Find how many lines of the records hold the string "where" and reply with only that total.

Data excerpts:

Start of Block

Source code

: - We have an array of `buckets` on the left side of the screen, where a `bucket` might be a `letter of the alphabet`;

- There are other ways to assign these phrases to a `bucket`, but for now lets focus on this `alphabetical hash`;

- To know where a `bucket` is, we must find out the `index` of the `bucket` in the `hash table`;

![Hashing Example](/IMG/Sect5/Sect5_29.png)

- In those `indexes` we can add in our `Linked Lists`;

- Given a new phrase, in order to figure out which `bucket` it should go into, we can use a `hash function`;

End of Block

**Response area**
2